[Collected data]
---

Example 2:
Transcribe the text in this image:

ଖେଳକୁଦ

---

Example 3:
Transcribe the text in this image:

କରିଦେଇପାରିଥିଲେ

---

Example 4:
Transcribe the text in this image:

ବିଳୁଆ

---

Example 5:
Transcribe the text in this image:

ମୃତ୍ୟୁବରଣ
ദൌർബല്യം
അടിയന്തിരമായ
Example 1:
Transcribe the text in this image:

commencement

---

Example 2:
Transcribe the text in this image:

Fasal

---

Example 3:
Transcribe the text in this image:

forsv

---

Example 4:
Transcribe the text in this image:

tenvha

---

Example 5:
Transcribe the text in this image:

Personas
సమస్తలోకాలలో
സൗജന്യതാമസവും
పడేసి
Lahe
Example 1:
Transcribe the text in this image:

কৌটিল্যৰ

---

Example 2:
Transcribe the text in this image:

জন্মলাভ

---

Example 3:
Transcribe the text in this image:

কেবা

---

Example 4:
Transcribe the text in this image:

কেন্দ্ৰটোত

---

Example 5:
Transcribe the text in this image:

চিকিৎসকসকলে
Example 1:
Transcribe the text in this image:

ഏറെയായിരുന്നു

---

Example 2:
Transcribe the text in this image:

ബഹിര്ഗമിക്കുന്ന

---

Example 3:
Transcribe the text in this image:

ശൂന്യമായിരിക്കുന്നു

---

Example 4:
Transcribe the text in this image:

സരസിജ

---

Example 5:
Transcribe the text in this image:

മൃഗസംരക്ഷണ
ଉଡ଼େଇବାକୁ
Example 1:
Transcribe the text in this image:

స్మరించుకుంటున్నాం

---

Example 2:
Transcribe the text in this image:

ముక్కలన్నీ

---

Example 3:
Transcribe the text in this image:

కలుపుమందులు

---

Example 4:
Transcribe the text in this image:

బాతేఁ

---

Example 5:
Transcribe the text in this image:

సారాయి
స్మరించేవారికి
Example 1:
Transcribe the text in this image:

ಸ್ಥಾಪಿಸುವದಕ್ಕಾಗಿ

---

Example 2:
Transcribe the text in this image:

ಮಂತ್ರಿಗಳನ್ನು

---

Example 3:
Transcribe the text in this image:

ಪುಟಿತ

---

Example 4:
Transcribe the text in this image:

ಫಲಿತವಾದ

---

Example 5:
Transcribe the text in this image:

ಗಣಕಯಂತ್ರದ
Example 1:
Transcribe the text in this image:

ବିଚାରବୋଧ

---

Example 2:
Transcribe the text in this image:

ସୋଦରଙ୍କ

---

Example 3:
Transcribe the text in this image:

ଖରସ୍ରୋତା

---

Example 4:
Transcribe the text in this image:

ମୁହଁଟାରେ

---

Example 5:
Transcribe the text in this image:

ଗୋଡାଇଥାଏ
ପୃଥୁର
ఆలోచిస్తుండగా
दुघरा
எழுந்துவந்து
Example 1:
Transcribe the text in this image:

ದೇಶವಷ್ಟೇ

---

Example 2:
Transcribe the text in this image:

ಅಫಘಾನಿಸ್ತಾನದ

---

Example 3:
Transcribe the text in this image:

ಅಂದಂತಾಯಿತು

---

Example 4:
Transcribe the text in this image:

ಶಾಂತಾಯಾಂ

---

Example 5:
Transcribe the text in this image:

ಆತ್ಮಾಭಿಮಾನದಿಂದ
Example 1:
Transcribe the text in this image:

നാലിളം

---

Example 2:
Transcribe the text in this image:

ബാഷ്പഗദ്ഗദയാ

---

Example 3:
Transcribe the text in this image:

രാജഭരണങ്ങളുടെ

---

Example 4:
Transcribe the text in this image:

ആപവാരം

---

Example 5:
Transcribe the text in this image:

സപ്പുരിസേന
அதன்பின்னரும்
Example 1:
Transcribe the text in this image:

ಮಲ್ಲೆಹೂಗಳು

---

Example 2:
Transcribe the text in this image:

● The task
What's needed is an exact copy of every entry.

● Result of this task
---

Example 2:
Transcribe the text in this image:

ଖେଳକୁଦ

---

Example 3:
Transcribe the text in this image:

କରିଦେଇପାରିଥିଲେ

---

Example 4:
Transcribe the text in this image:

ବିଳୁଆ

---

Example 5:
Transcribe the text in this image:

ମୃତ୍ୟୁବରଣ
ദൌർബല്യം
അടിയന്തിരമായ
Example 1:
Transcribe the text in this image:

commencement

---

Example 2:
Transcribe the text in this image:

Fasal

---

Example 3:
Transcribe the text in this image:

forsv

---

Example 4:
Transcribe the text in this image:

tenvha

---

Example 5:
Transcribe the text in this image:

Personas
సమస్తలోకాలలో
സൗജന്യതാമസവും
పడేసి
Lahe
Example 1:
Transcribe the text in this image:

কৌটিল্যৰ

---

Example 2:
Transcribe the text in this image:

জন্মলাভ

---

Example 3:
Transcribe the text in this image:

কেবা

---

Example 4:
Transcribe the text in this image:

কেন্দ্ৰটোত

---

Example 5:
Transcribe the text in this image:

চিকিৎসকসকলে
Example 1:
Transcribe the text in this image:

ഏറെയായിരുന്നു

---

Example 2:
Transcribe the text in this image:

ബഹിര്ഗമിക്കുന്ന

---

Example 3:
Transcribe the text in this image:

ശൂന്യമായിരിക്കുന്നു

---

Example 4:
Transcribe the text in this image:

സരസിജ

---

Example 5:
Transcribe the text in this image:

മൃഗസംരക്ഷണ
ଉଡ଼େଇବାକୁ
Example 1:
Transcribe the text in this image:

స్మరించుకుంటున్నాం

---

Example 2:
Transcribe the text in this image:

ముక్కలన్నీ

---

Example 3:
Transcribe the text in this image:

కలుపుమందులు

---

Example 4:
Transcribe the text in this image:

బాతేఁ

---

Example 5:
Transcribe the text in this image:

సారాయి
స్మరించేవారికి
Example 1:
Transcribe the text in this image:

ಸ್ಥಾಪಿಸುವದಕ್ಕಾಗಿ

---

Example 2:
Transcribe the text in this image:

ಮಂತ್ರಿಗಳನ್ನು

---

Example 3:
Transcribe the text in this image:

ಪುಟಿತ

---

Example 4:
Transcribe the text in this image:

ಫಲಿತವಾದ

---

Example 5:
Transcribe the text in this image:

ಗಣಕಯಂತ್ರದ
Example 1:
Transcribe the text in this image:

ବିଚାରବୋଧ

---

Example 2:
Transcribe the text in this image:

ସୋଦରଙ୍କ

---

Example 3:
Transcribe the text in this image:

ଖରସ୍ରୋତା

---

Example 4:
Transcribe the text in this image:

ମୁହଁଟାରେ

---

Example 5:
Transcribe the text in this image:

ଗୋଡାଇଥାଏ
ପୃଥୁର
ఆలోచిస్తుండగా
दुघरा
எழுந்துவந்து
Example 1:
Transcribe the text in this image:

ದೇಶವಷ್ಟೇ

---

Example 2:
Transcribe the text in this image:

ಅಫಘಾನಿಸ್ತಾನದ

---

Example 3:
Transcribe the text in this image:

ಅಂದಂತಾಯಿತು

---

Example 4:
Transcribe the text in this image:

ಶಾಂತಾಯಾಂ

---

Example 5:
Transcribe the text in this image:

ಆತ್ಮಾಭಿಮಾನದಿಂದ
Example 1:
Transcribe the text in this image:

നാലിളം

---

Example 2:
Transcribe the text in this image:

ബാഷ്പഗദ്ഗദയാ

---

Example 3:
Transcribe the text in this image:

രാജഭരണങ്ങളുടെ

---

Example 4:
Transcribe the text in this image:

ആപവാരം

---

Example 5:
Transcribe the text in this image:

സപ്പുരിസേന
அதன்பின்னரும்
Example 1:
Transcribe the text in this image:

ಮಲ್ಲೆಹೂಗಳು

---

Example 2:
Transcribe the text in this image:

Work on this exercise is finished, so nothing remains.